Si tratta di quelle ragioni che non possono essere identificate né come giusta causa (intesa come ha specificato la Corte di Cassazione con la sentenza n. 11516 del 2003 come l’inadempimento così grave che qualsiasi altra sanzione è insufficiente a tutelare l’interesse del datore di lavoro) né tantomeno come motivi oggettivi, come ad esempio il calo produttivo di un reparto, che spingono il datore di lavoro a procedere con il licenziamento.
In questo caso si parla di giustificato motivo oggettivo come stabilito dall’articolo 3 della legge 604 del 1996. Ci sono poi altre situazioni in cui la fine anticipata del contratto può arrivare per essenze o per scarso rendimento.

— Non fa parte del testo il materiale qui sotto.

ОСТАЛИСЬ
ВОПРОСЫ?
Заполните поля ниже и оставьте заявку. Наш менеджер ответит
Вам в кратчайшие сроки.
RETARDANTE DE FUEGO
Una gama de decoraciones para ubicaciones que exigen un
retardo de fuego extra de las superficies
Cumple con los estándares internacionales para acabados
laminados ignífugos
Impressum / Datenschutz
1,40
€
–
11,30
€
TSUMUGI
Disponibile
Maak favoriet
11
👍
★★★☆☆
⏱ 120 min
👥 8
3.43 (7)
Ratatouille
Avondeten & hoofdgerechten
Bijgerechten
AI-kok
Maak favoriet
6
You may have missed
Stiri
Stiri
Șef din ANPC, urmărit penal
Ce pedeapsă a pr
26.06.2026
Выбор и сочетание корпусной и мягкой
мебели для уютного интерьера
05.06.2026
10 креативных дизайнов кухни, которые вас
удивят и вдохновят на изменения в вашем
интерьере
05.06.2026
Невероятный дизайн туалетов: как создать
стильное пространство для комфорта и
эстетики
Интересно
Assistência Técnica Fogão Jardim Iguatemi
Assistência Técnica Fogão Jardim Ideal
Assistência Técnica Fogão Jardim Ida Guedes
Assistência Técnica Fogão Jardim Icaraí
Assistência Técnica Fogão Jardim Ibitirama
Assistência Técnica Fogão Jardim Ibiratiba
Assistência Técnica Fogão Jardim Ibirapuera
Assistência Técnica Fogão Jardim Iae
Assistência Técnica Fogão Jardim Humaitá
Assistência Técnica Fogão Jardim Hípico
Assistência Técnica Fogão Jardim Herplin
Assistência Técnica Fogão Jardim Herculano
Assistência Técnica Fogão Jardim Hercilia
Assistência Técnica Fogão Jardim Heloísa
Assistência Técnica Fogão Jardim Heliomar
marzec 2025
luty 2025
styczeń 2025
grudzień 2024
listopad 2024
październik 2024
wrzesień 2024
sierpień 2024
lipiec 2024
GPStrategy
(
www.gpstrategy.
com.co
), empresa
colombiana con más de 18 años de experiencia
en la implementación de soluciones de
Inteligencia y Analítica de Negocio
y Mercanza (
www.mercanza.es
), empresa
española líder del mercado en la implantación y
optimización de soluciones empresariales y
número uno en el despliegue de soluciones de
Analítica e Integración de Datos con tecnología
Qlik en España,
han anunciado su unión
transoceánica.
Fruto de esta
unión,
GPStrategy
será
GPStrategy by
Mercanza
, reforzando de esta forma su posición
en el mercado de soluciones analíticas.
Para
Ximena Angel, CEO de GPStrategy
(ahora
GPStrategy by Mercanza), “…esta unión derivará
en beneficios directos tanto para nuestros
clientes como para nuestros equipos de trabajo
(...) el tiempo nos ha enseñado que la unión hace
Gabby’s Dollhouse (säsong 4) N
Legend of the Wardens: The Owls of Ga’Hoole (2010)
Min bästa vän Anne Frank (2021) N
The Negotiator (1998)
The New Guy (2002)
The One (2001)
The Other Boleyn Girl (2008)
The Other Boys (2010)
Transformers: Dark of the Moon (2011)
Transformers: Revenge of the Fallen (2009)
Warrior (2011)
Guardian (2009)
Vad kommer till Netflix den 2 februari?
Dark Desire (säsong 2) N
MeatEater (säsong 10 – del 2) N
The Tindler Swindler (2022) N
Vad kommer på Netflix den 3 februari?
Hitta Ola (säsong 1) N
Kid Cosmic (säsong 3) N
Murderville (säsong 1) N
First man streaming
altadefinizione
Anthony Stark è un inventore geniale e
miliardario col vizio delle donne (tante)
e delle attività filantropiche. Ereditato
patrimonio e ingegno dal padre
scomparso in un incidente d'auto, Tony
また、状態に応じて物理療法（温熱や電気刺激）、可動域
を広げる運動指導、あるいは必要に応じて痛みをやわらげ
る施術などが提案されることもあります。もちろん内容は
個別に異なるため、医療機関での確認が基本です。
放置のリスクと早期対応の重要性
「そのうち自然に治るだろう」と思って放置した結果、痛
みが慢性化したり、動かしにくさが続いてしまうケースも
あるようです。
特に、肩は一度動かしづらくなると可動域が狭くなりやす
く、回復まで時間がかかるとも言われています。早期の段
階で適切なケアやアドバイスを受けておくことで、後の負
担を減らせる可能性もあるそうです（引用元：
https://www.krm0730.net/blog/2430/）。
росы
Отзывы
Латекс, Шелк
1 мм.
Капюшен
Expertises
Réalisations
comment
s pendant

Escluse questo tipo di motivazioni, arrivano quelle che rientrano nei futili motivi che è bene conoscere per evitare di incappare in situazioni che mettono il lavoratore in bilico fino a rischiare di perdere il lavoro.
Tra i futili motivi per cui può scattare il licenziamento rientrano comportamenti che letti a primo impatto non inducono a pensare che siano tali da portare alla cessazione del contratto. Eppure, se questi sono recidivi come stabilito dalla Cassazione con la sentenza n. 2007 del 2017, diventano una giusta causa per il licenziamento.
Si tratta del ritardo sul lavoro, delle bestemmie e dell’uso di un linguaggio poco consono, come anche il continuo uso del cellulare sul posto di lavoro fino al non completamento del lavoro richiesto nel tempo stabilito. Tutti comportamenti che, se reiterati e già sanzionati dal datore del lavoro, vengono ammessi come futili motivi per il licenziamento.